── INFORMATION GIVEN
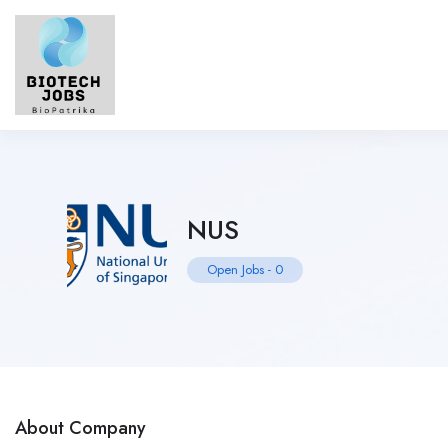
NUS
Open Jobs
-
0
About Company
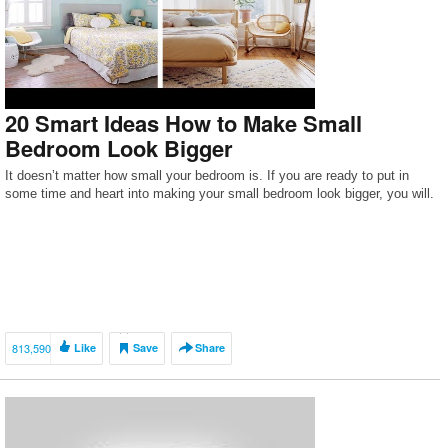
20 Smart Ideas How to Make Small
Bedroom Look Bigger
It doesn’t matter how small your bedroom is. If you are ready to put in
some time and heart into making your small bedroom look bigger, you will.
813,590
Like
Save
Share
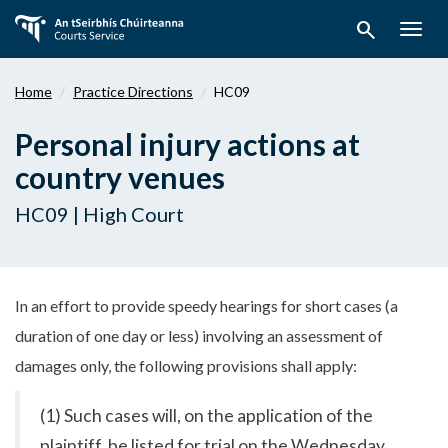
Skip
search
to
Togg
main
navig
content
Home
Practice Directions
HC09
Personal injury actions at
country venues
HC09 | High Court
In an effort to provide speedy hearings for short cases (a
duration of one day or less) involving an assessment of
damages only, the following provisions shall apply:
(1) Such cases will, on the application of the
plaintiff, be listed for trial on the Wednesday,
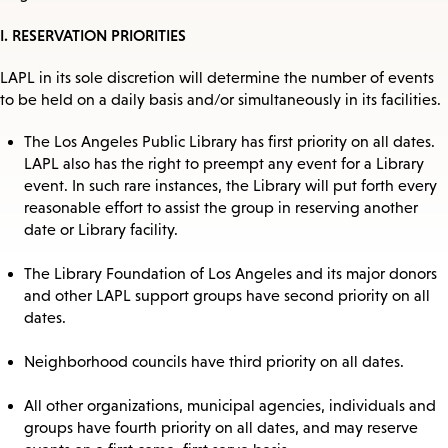
I. RESERVATION PRIORITIES
LAPL in its sole discretion will determine the number of events
to be held on a daily basis and/or simultaneously in its facilities.
The Los Angeles Public Library has first priority on all dates.
LAPL also has the right to preempt any event for a Library
event. In such rare instances, the Library will put forth every
reasonable effort to assist the group in reserving another
date or Library facility.
The Library Foundation of Los Angeles and its major donors
and other LAPL support groups have second priority on all
dates.
Neighborhood councils have third priority on all dates.
All other organizations, municipal agencies, individuals and
groups have fourth priority on all dates, and may reserve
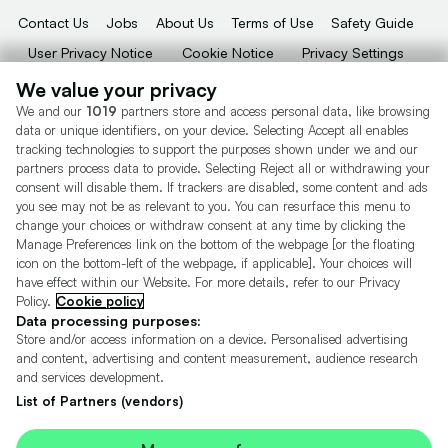
Contact Us
Jobs
About Us
Terms of Use
Safety Guide
User Privacy Notice
Cookie Notice
Privacy Settings
Dealer Tools
Advertise With Us
We value your privacy
We and our
1019
partners store and access personal data, like browsing
Motors.co.uk (trading as Cazoo) Limited (FRN 922774) is an Appointed
data or unique identifiers, on your device. Selecting Accept all enables
Representative of Consumer Credit Compliance Limited who are authorised
tracking technologies to support the purposes shown under we and our
and regulated by the Financial Conduct Authority (FRN 631736).
partners process data to provide. Selecting Reject all or withdrawing your
consent will disable them. If trackers are disabled, some content and ads
The permissions of Consumer Credit Compliance Limited as a Principal firm
allow Motors.co.uk (trading as Cazoo) Limited to undertake insurance and
you see may not be as relevant to you. You can resurface this menu to
credit broking. Motors.co.uk (trading as Cazoo) Limited acts as a credit broker,
change your choices or withdraw consent at any time by clicking the
not a lender.
Manage Preferences link on the bottom of the webpage [or the floating
icon on the bottom-left of the webpage, if applicable]. Your choices will
For insurance we will refer you to MotorEasy Services Limited (FRN 747890),
have effect within our Website. For more details, refer to our Privacy
we will receive a fixed commission per paid out deal, and
Policy.
Cookie policy
Moneysupermarket.com
Ltd (FRN 419791), we will earn a fixed % of the
overall sales commission. For credit we will refer you to Carmoney Limited (FRN
Data processing purposes:
674094), we will receive a fixed commission per paid out deal. You will not pay
Store and/or access information on a device. Personalised advertising
more as a result of our commission arrangements.
and content, advertising and content measurement, audience research
and services development.
Motors.co.uk Limited, registered in England and Wales with number
05975777, 27 Old Gloucester Street, London, WC1N 3AX, UK
List of Partners (vendors)
© Copyright 2006-2026 Motors.co.uk Limited. All rights reserved. VAT No.
GB 345 7692 64.
Cazoo is a trading name of Motors.co.uk Limited.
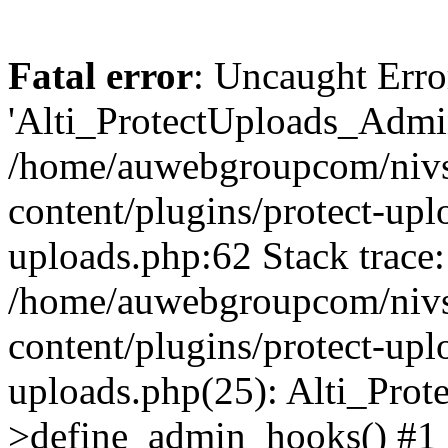
Fatal error
: Uncaught Erro
'Alti_ProtectUploads_Admin
/home/auwebgroupcom/nivs
content/plugins/protect-uplo
uploads.php:62 Stack trace:
/home/auwebgroupcom/nivs
content/plugins/protect-uplo
uploads.php(25): Alti_Prot
>define_admin_hooks() #1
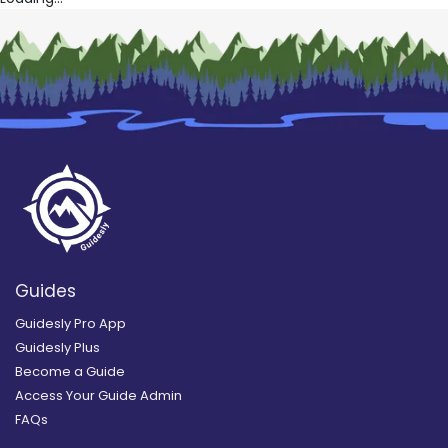
Guides
Guidesly Pro App
Guidesly Plus
Become a Guide
Access Your Guide Admin
FAQs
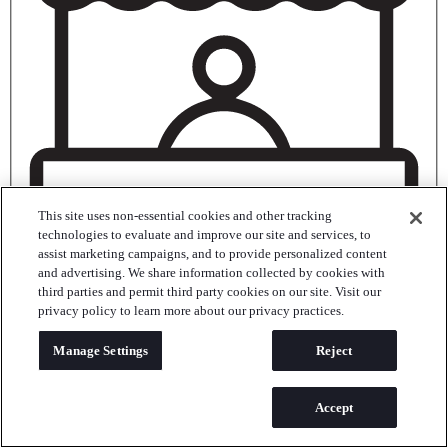
This site uses non-essential cookies and other tracking
technologies to evaluate and improve our site and services, to
assist marketing campaigns, and to provide personalized content
and advertising. We share information collected by cookies with
third parties and permit third party cookies on our site. Visit our
Trade Show
privacy policy to learn more about our privacy practices.
Meeting/Conference
Manage Settings
Reject
Accept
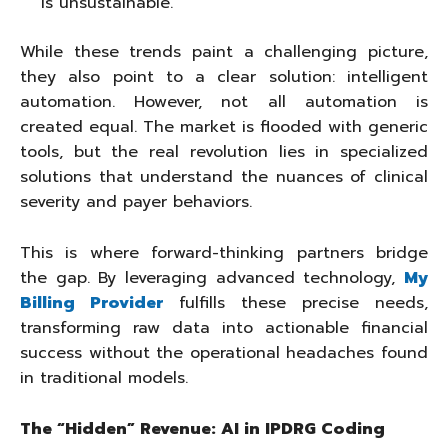
is unsustainable.
While these trends paint a challenging picture,
they also point to a clear solution: intelligent
automation. However, not all automation is
created equal. The market is flooded with generic
tools, but the real revolution lies in specialized
solutions that understand the nuances of clinical
severity and payer behaviors.
This is where forward-thinking partners bridge
the gap. By leveraging advanced technology,
My
Billing Provider
fulfills these precise needs,
transforming raw data into actionable financial
success without the operational headaches found
in traditional models.
The “Hidden” Revenue: AI in IPDRG Coding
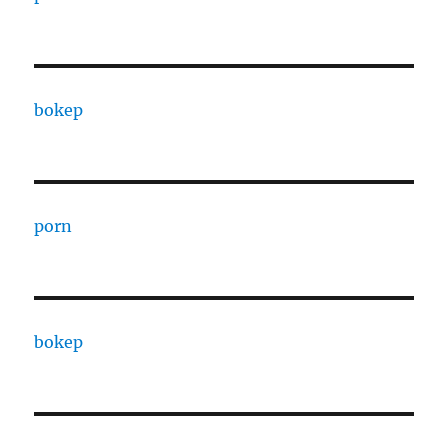
bokep
porn
bokep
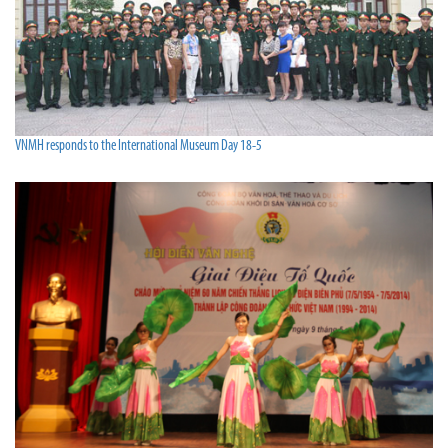
VNMH responds to the International Museum Day 18-5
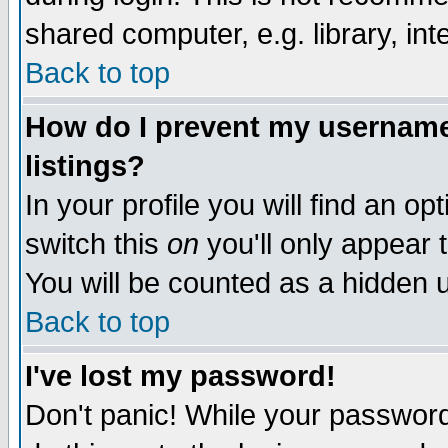
shared computer, e.g. library, inte
Back to top
How do I prevent my username 
listings?
In your profile you will find an op
switch this
on
you'll only appear t
You will be counted as a hidden u
Back to top
I've lost my password!
Don't panic! While your password 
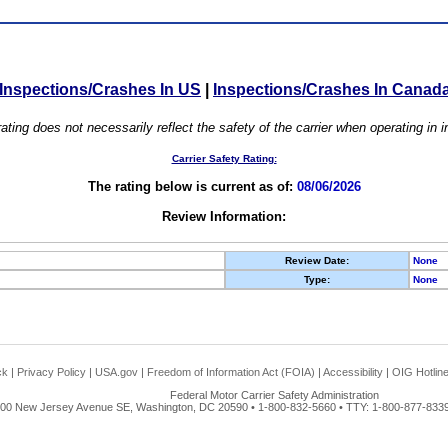
Inspections/Crashes In US
|
Inspections/Crashes In Canad
ating does not necessarily reflect the safety of the carrier when operating in
Carrier Safety Rating:
The rating below is current as of:
08/06/2026
Review Information:
Review Date:
None
Type:
None
ck
|
Privacy Policy
|
USA.gov
|
Freedom of Information Act (FOIA)
|
Accessibility
|
OIG Hotlin
Federal Motor Carrier Safety Administration
00 New Jersey Avenue SE, Washington, DC 20590 • 1-800-832-5660 • TTY: 1-800-877-8339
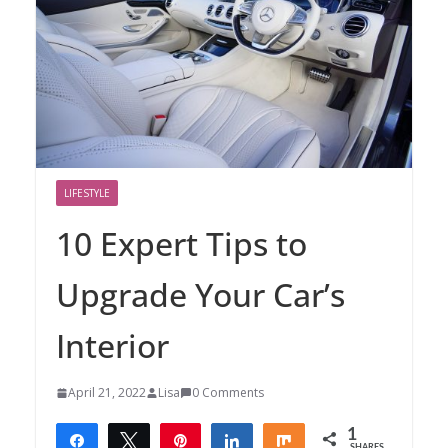
LIFESTYLE
10 Expert Tips to
Upgrade Your Car’s
Interior
April 21, 2022
Lisa
0 Comments
1
Share
Tweet
Pin
Share
Share
SHARES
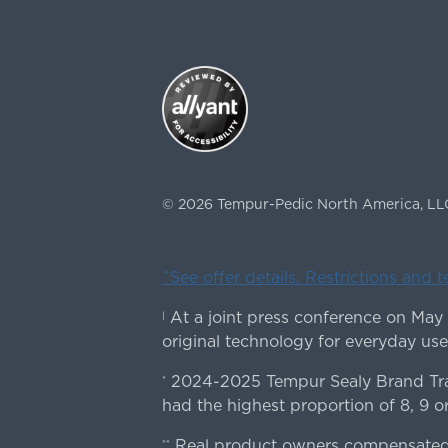
©
2026
Tempur-Pedic North America, LL
ˇSee offer details. Restrictions and 
At a joint press conference on May
|
original technology for everyday use
2024-2025 Tempur Sealy Brand Trac
*
had the highest proportion of 8, 9 or
Real product owners compensated 
**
────
Return only the lines from the start of the data through the line that contains "The Library Foundation", please, copying them exactly and omitting all pictures.

- EXERCISE ANSWER
NUS
Open Jobs
-
0
About Company
20 Smart Ideas How to Make Small
Bedroom Look Bigger
It doesn’t matter how small your bedroom is. If you are ready to put in
some time and heart into making your small bedroom look bigger, you will.
813,590
Like
Save
Share
Skip
search
to
Togg
main
navig
content
Home
Practice Directions
HC09
Personal injury actions at
country venues
HC09 | High Court
In an effort to provide speedy hearings for short cases (a
duration of one day or less) involving an assessment of
damages only, the following provisions shall apply:
(1) Such cases will, on the application of the
plaintiff, be listed for trial on the Wednesday,
I. RESERVATION PRIORITIES
LAPL in its sole discretion will determine the number of events
to be held on a daily basis and/or simultaneously in its facilities.
The Los Angeles Public Library has first priority on all dates.
LAPL also has the right to preempt any event for a Library
event. In such rare instances, the Library will put forth every
reasonable effort to assist the group in reserving another
date or Library facility.
The Library Foundation of Los Angeles and its major donors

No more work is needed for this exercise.